» **Text segment**:
# Today's the day! **NEW PICS**



## RMADairyGoats (Jun 20, 2011)

Today's the day that MCH/CH Dill's XM Shimmer 2*M (ND doe) is going to kid :clap: I have a buckling reservation on her and I need you guys to please think :kidblue: :kidblue: as I REALLY need and new buck since our guy is up for sale. :wink:


----------



## goatiegurl*Oh (Nov 11, 2007)

*Re: Today's the day!*

Beautiful doe! :thumb: Hope you get your :kidblue:


----------



## KW Farms (Jun 21, 2008)

*Re: Today's the day!*

:dance: Thinkin' BLUE!!! :stars:


----------



## KW Farms (Jun 21, 2008)

*Re: Today's the day!*

Any particular color you're hoping for?


----------



## apachedowns (Mar 14, 2010)

*Re: Today's the day!*

WOW..nice doe and nice breeding !!!!! best of luck


----------



## mtmom75 (May 19, 2011)

*Re: Today's the day!*

She's beautiful! Thinking :kidblue: :kidblue: . Let us know when you hear!


----------



## J.O.Y. Farm (Jan 10, 2012)

*Re: Today's the day!*

thinking BULE!!!! :kidblue: :kidblue:


----------



## RMADairyGoats (Jun 20, 2011)

*Re: Today's the day!*



KW Farms said:


> Any particular color you're hoping for?


Well if I had to choose I would pick a dark buckskin (my most favorite color) with moonspots


----------



## J.O.Y. Farm (Jan 10, 2012)

*Re: Today's the day!*

Hope you get a dark buckskin buckling!!!! Oh with moonspots!!!!


----------



## toth boer goats (Jul 20, 2008)

*Re: Today's the day!*

:kidblue: :kidblue:


----------



## MAW (Oct 13, 2011)

*Re: Today's the day!*

Hope you get a beautiful little buck, lookin at mom I think your odds are good :thumbup:


----------



## freedomstarfarm (Mar 25, 2011)

*Re: Today's the day!*

Thinking buck for you! :kidblue: :kidblue: :kidblue: 
Who is she bred to?


----------



## RMADairyGoats (Jun 20, 2011)

*Re: Today's the day!*

She's bred to the buck that's pictured. :wink:


----------



## KW Farms (Jun 21, 2008)

*Re: Today's the day!*



Lost Prairie said:


> [quote="KW Farms":3io8afi8]Any particular color you're hoping for?


Well if I had to choose I would pick a dark buckskin (my most favorite color) with moonspots [/quote:3io8afi8]

Nice!  Crossing my fingers for ya!!


----------



## thegoatgirl (Nov 27, 2011)

*Re: Today's the day!*

:laugh: That's TOO funny!!!! Most of the time, it's "Please think PINK!!!"

But....This time, I'll think BLUE!!!! :kidblue: :kidblue: :kidblue: :kidblue:


----------



## milkmaid (Sep 15, 2010)

*Re: Today's the day!*

Very nice! Thinking blue for you! :kidblue: Is she due today or actually in labor?

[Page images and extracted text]
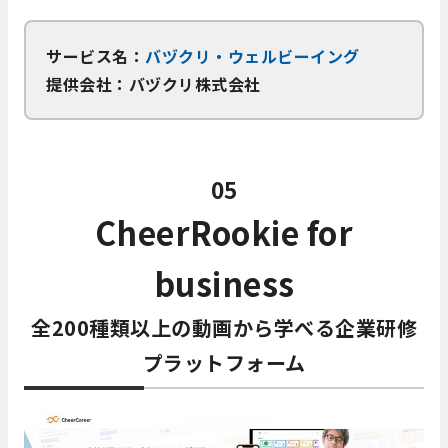
サービス名：
バヅクリ・ウェルビーイング
提供会社：バヅクリ株式会社
05
CheerRookie for
business
全200種類以上の動画から学べる企業研修
プラットフォーム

» **Study questions**:
a. In the forum thread, what color does RMADairyGoats say would be the choice for the kid?
b. Summarize the forum thread in two sentences.
c. Rewrite the paragraph of the forum thread beginning "Today's the day that MCH/CH Dill's XM Shimmer" in a single, shorter sentence that keeps its main facts.

» **Answers below**:
a. A dark buckskin with moonspots.

b. RMADairyGoats announces that the ND doe MCH/CH Dill's XM Shimmer 2*M is going to kid that day and asks others to hope for bucklings, since a new buck is needed while the current one is up for sale. Other members praise the doe and wish for a buckling, and RMADairyGoats replies that a dark buckskin with moonspots would be the preferred color and that the doe is bred to the pictured buck.

c. The ND doe MCH/CH Dill's XM Shimmer 2*M is due to kid today, and the poster, who has a buckling reservation on her, asks for bucklings because the current buck is up for sale.